SUPPLIED ENTRIES:
_ _ _ _
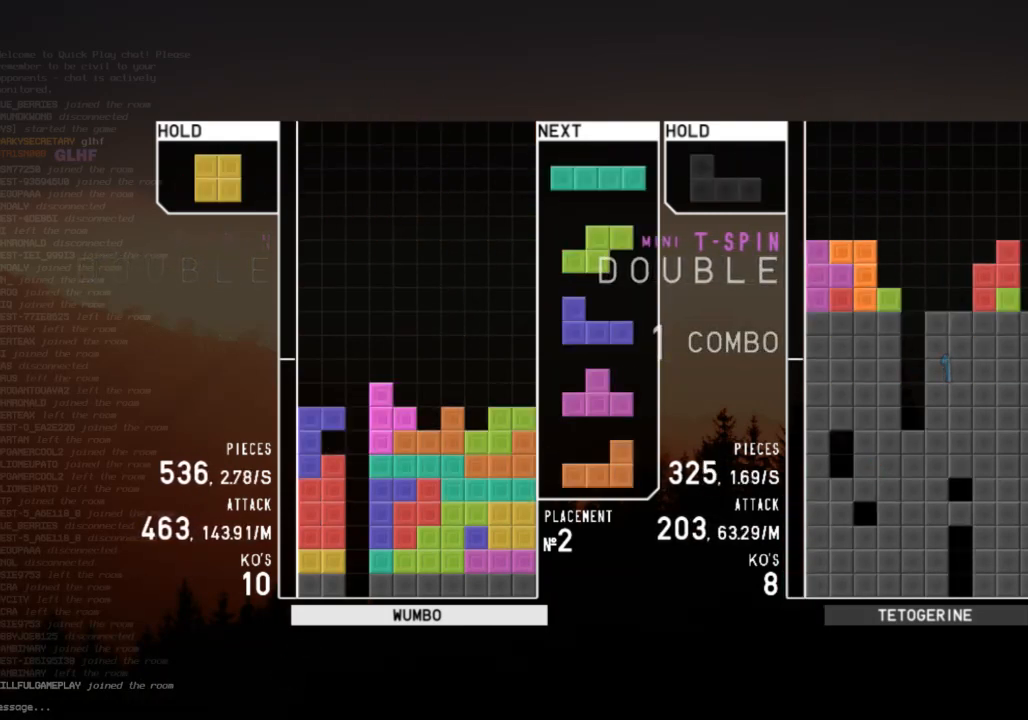
{"keys": ["down"], "events": [[33, "x", "up"], [100, "up", "up"], [133, "left", "up"], [133, "x", "down"], [167, "down", "down"], [233, "left", "down"], [233, "x", "up"], [267, "down", "up"], [367, "left", "up"], [367, "x", "down"], [467, "down", "down"], [500, "x", "up"]]}
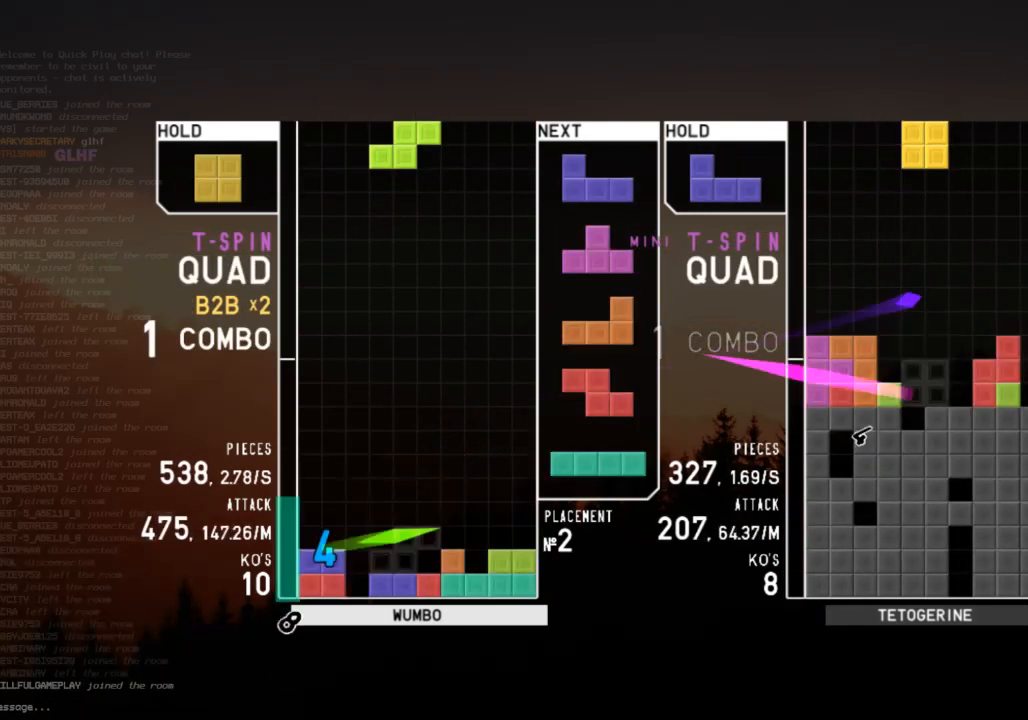
{"keys": ["c", "right"], "events": [[67, "c", "down"], [67, "down", "up"], [133, "c", "up"], [133, "down", "down"], [200, "down", "up"], [233, "x", "down"], [300, "left", "down"], [333, "down", "down"], [333, "left", "up"], [333, "x", "up"], [367, "right", "down"], [433, "c", "down"], [433, "down", "up"]]}
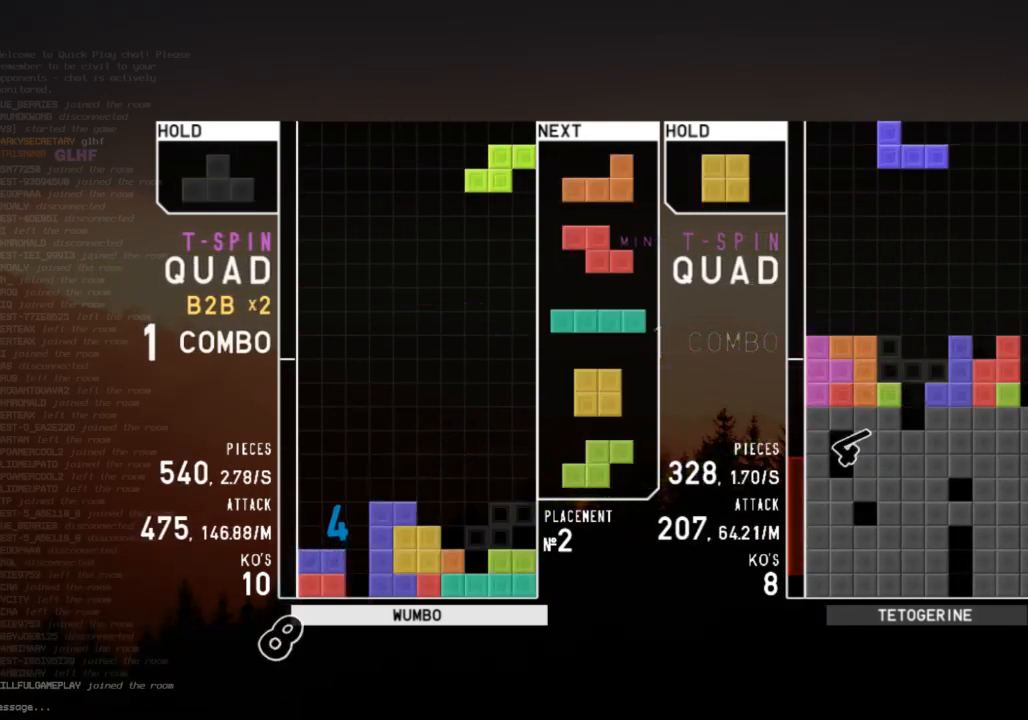
{"keys": ["right"], "events": [[33, "c", "up"], [33, "right", "up"], [67, "left", "down"], [100, "down", "down"], [100, "z", "down"], [200, "down", "up"], [200, "z", "up"], [267, "x", "down"], [333, "down", "down"], [333, "left", "up"], [400, "right", "down"], [400, "x", "up"], [433, "down", "up"]]}
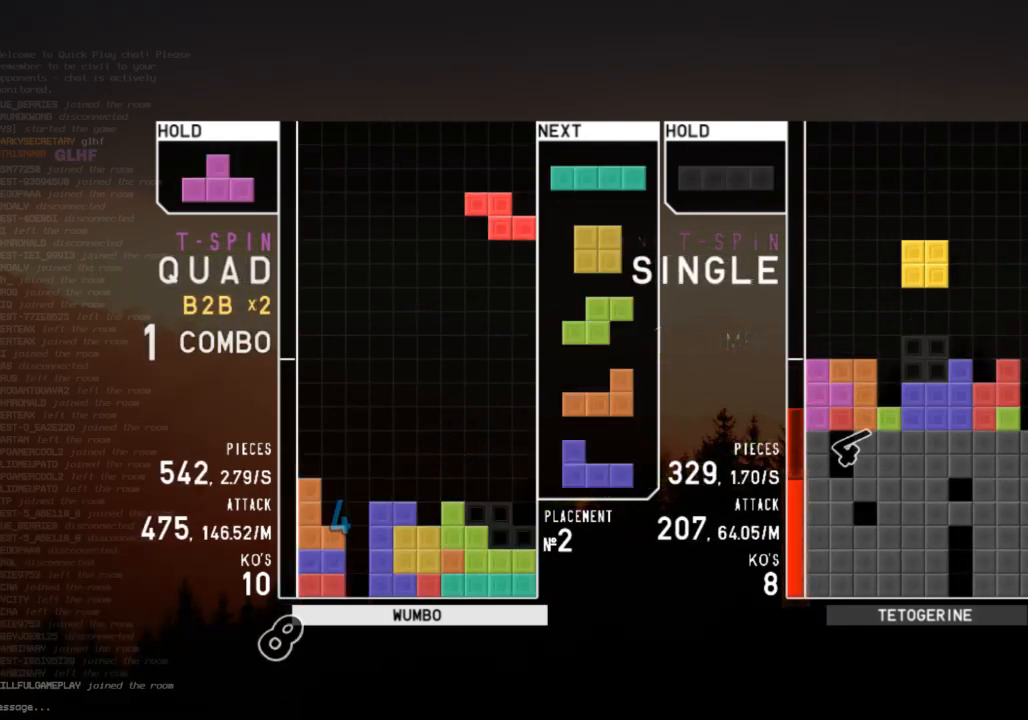
{"keys": ["left"], "events": [[100, "down", "down"], [167, "c", "down"], [167, "down", "up"], [267, "z", "down"], [333, "c", "up"], [333, "right", "up"], [367, "down", "down"], [367, "z", "up"], [400, "down", "up"], [500, "left", "down"]]}
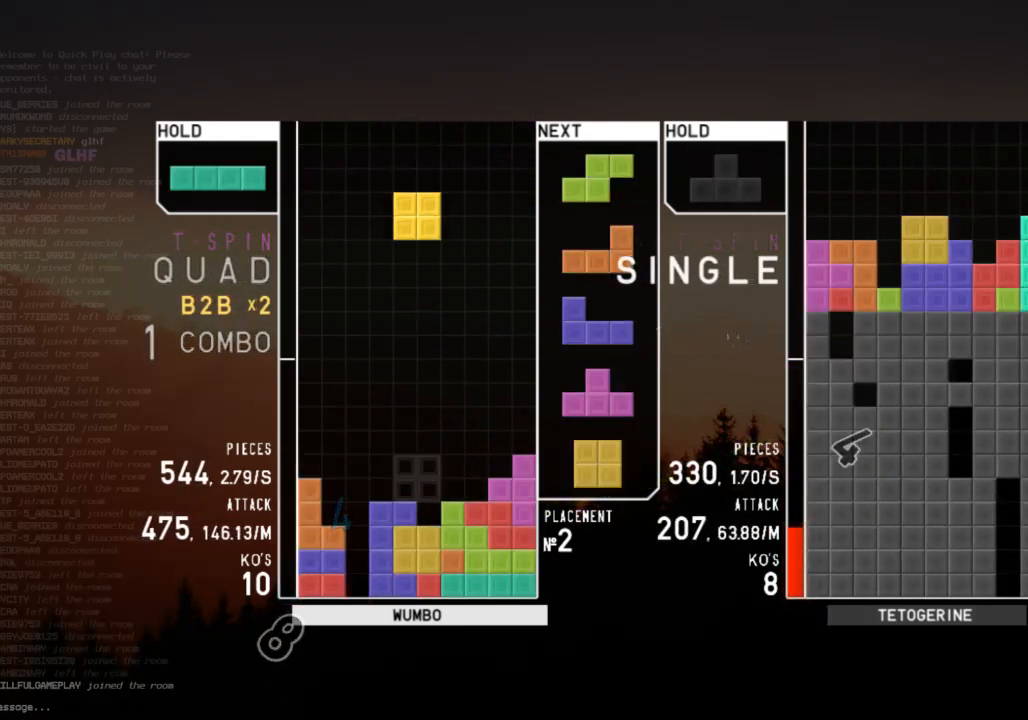
{"keys": ["right"], "events": [[67, "down", "down"], [100, "left", "up"], [133, "down", "up"], [433, "right", "down"]]}
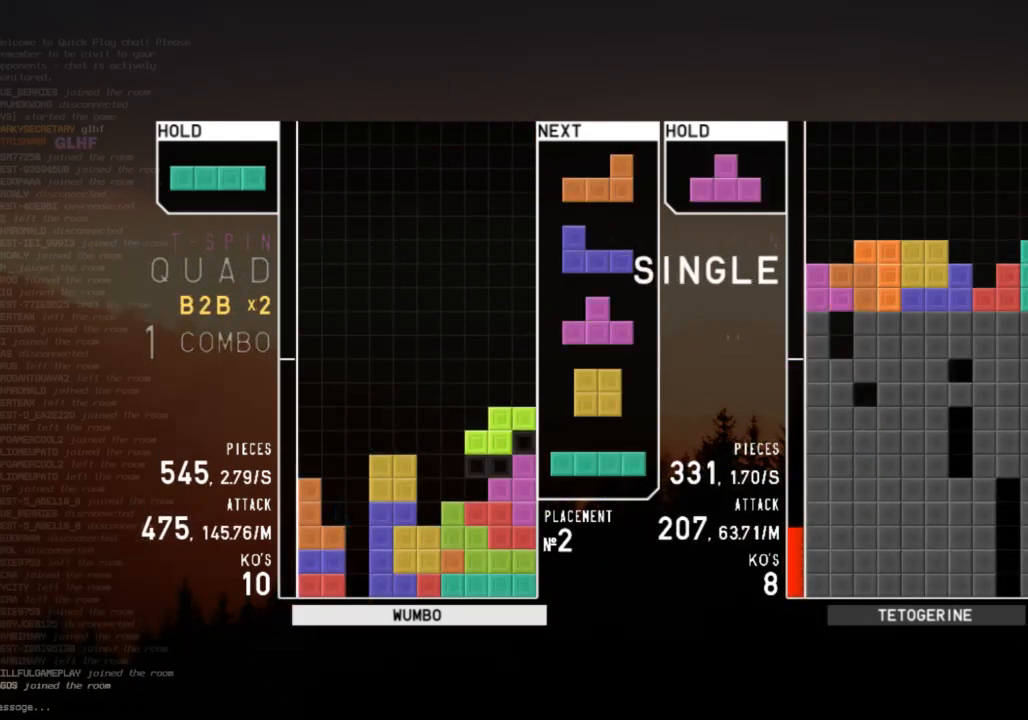
{"keys": ["down"], "events": [[33, "right", "up"], [400, "left", "down"], [433, "left", "up"], [500, "down", "down"]]}
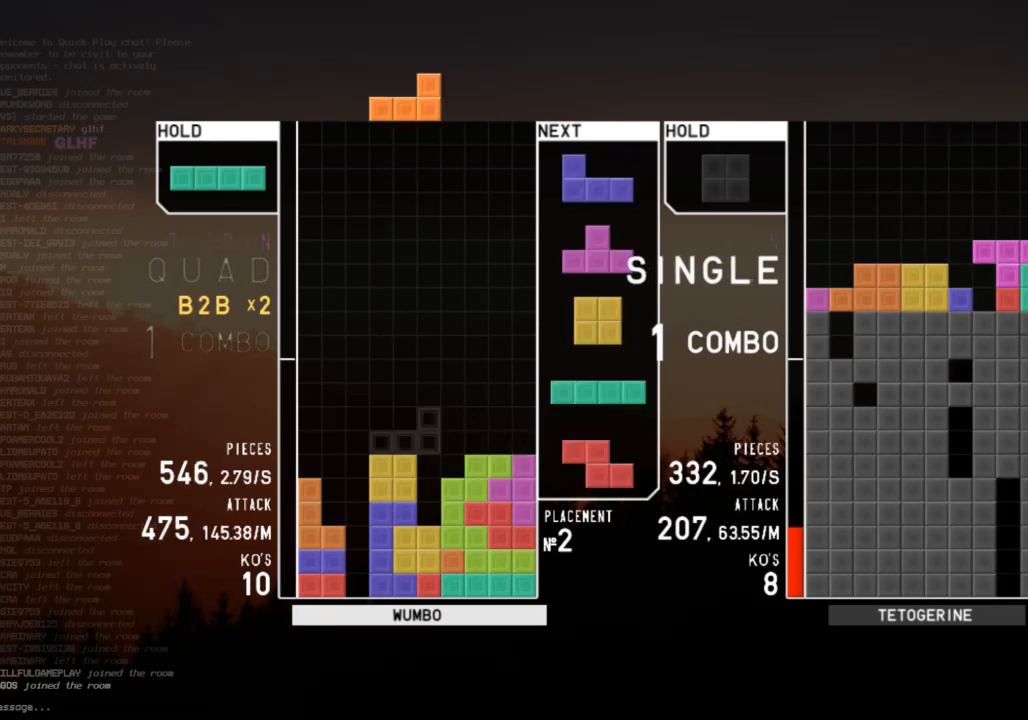
{"keys": [], "events": [[100, "down", "up"], [100, "left", "down"], [133, "z", "down"], [267, "down", "down"], [267, "left", "up"], [267, "z", "up"], [333, "down", "up"], [367, "right", "down"], [367, "x", "down"], [400, "right", "up"], [500, "x", "up"]]}
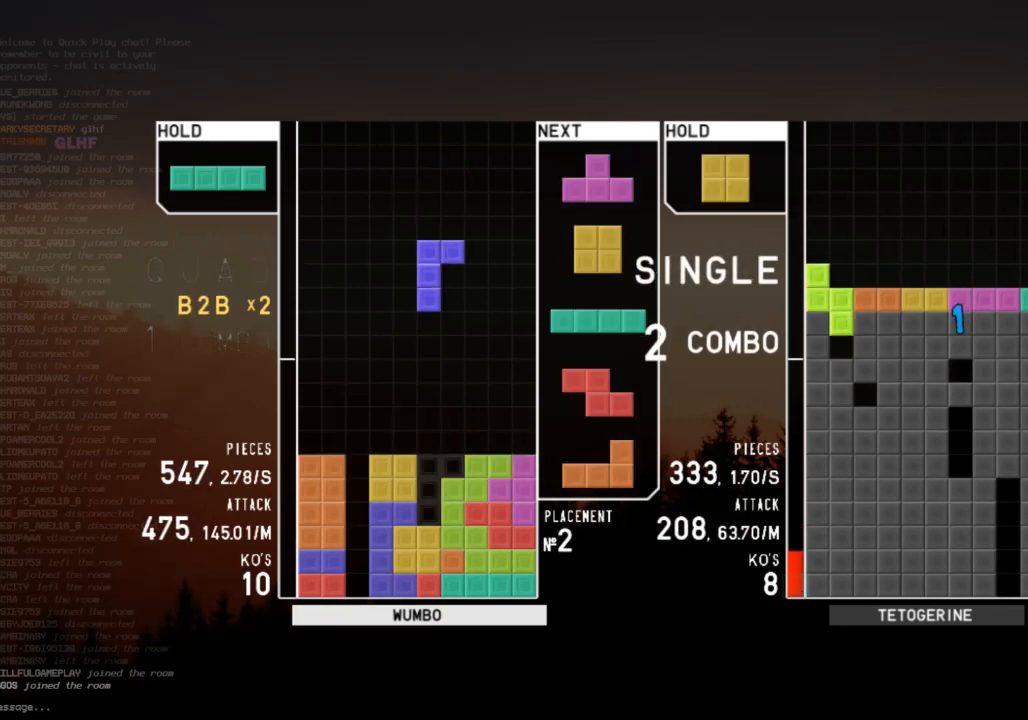
{"keys": [], "events": [[67, "down", "down"], [133, "c", "down"], [133, "down", "up"], [133, "right", "down"], [333, "c", "up"], [333, "right", "up"]]}
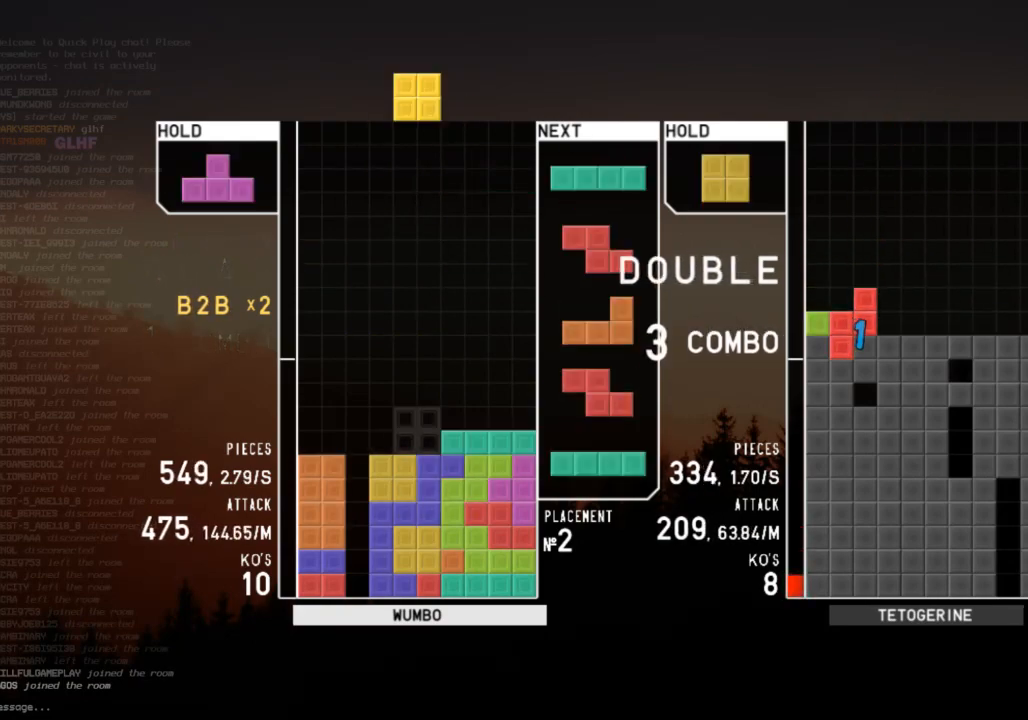
{"keys": ["down", "left"], "events": [[33, "down", "down"], [67, "down", "up"], [433, "down", "down"], [500, "left", "down"]]}
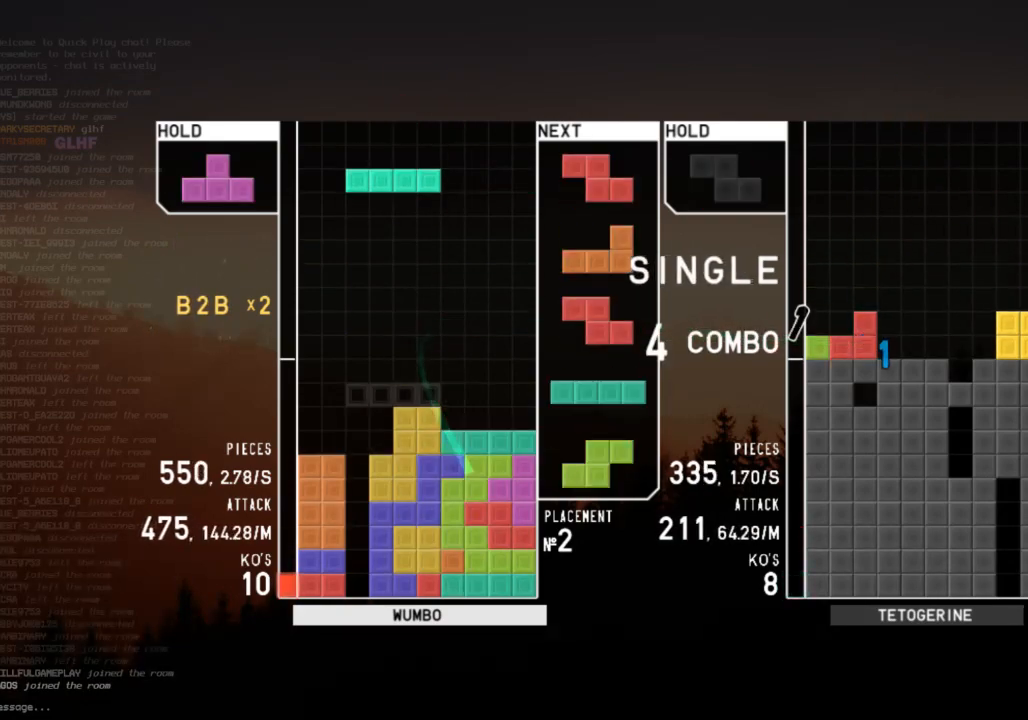
{"keys": ["down"], "events": [[33, "down", "up"], [167, "left", "up"], [233, "x", "down"], [333, "down", "down"], [333, "left", "down"], [333, "x", "up"], [367, "down", "up"], [400, "z", "down"], [500, "down", "down"], [500, "left", "up"], [500, "z", "up"]]}
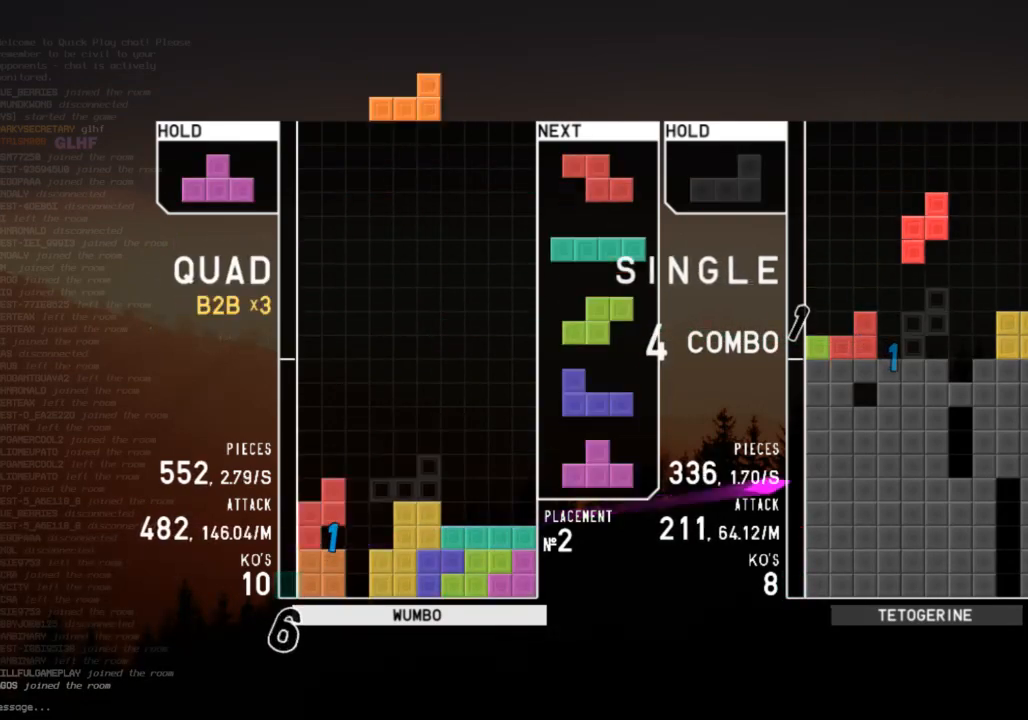
{"keys": ["z"], "events": [[100, "c", "down"], [100, "down", "up"], [133, "left", "down"], [133, "z", "down"], [200, "c", "up"], [200, "up", "down"], [233, "left", "up"], [233, "z", "up"], [300, "up", "up"], [333, "z", "down"], [367, "down", "down"], [433, "down", "up"], [433, "z", "up"], [467, "z", "down"]]}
_ _ _ _
Nothing in the entries above should change when they are printed again, except that the pictures are dropped.

SOLUTION TO THIS TASK:
{"keys": ["down"], "events": [[33, "x", "up"], [100, "up", "up"], [133, "left", "up"], [133, "x", "down"], [167, "down", "down"], [233, "left", "down"], [233, "x", "up"], [267, "down", "up"], [367, "left", "up"], [367, "x", "down"], [467, "down", "down"], [500, "x", "up"]]}
{"keys": ["c", "right"], "events": [[67, "c", "down"], [67, "down", "up"], [133, "c", "up"], [133, "down", "down"], [200, "down", "up"], [233, "x", "down"], [300, "left", "down"], [333, "down", "down"], [333, "left", "up"], [333, "x", "up"], [367, "right", "down"], [433, "c", "down"], [433, "down", "up"]]}
{"keys": ["right"], "events": [[33, "c", "up"], [33, "right", "up"], [67, "left", "down"], [100, "down", "down"], [100, "z", "down"], [200, "down", "up"], [200, "z", "up"], [267, "x", "down"], [333, "down", "down"], [333, "left", "up"], [400, "right", "down"], [400, "x", "up"], [433, "down", "up"]]}
{"keys": ["left"], "events": [[100, "down", "down"], [167, "c", "down"], [167, "down", "up"], [267, "z", "down"], [333, "c", "up"], [333, "right", "up"], [367, "down", "down"], [367, "z", "up"], [400, "down", "up"], [500, "left", "down"]]}
{"keys": ["right"], "events": [[67, "down", "down"], [100, "left", "up"], [133, "down", "up"], [433, "right", "down"]]}
{"keys": ["down"], "events": [[33, "right", "up"], [400, "left", "down"], [433, "left", "up"], [500, "down", "down"]]}
{"keys": [], "events": [[100, "down", "up"], [100, "left", "down"], [133, "z", "down"], [267, "down", "down"], [267, "left", "up"], [267, "z", "up"], [333, "down", "up"], [367, "right", "down"], [367, "x", "down"], [400, "right", "up"], [500, "x", "up"]]}
{"keys": [], "events": [[67, "down", "down"], [133, "c", "down"], [133, "down", "up"], [133, "right", "down"], [333, "c", "up"], [333, "right", "up"]]}
{"keys": ["down", "left"], "events": [[33, "down", "down"], [67, "down", "up"], [433, "down", "down"], [500, "left", "down"]]}
{"keys": ["down"], "events": [[33, "down", "up"], [167, "left", "up"], [233, "x", "down"], [333, "down", "down"], [333, "left", "down"], [333, "x", "up"], [367, "down", "up"], [400, "z", "down"], [500, "down", "down"], [500, "left", "up"], [500, "z", "up"]]}
{"keys": ["z"], "events": [[100, "c", "down"], [100, "down", "up"], [133, "left", "down"], [133, "z", "down"], [200, "c", "up"], [200, "up", "down"], [233, "left", "up"], [233, "z", "up"], [300, "up", "up"], [333, "z", "down"], [367, "down", "down"], [433, "down", "up"], [433, "z", "up"], [467, "z", "down"]]}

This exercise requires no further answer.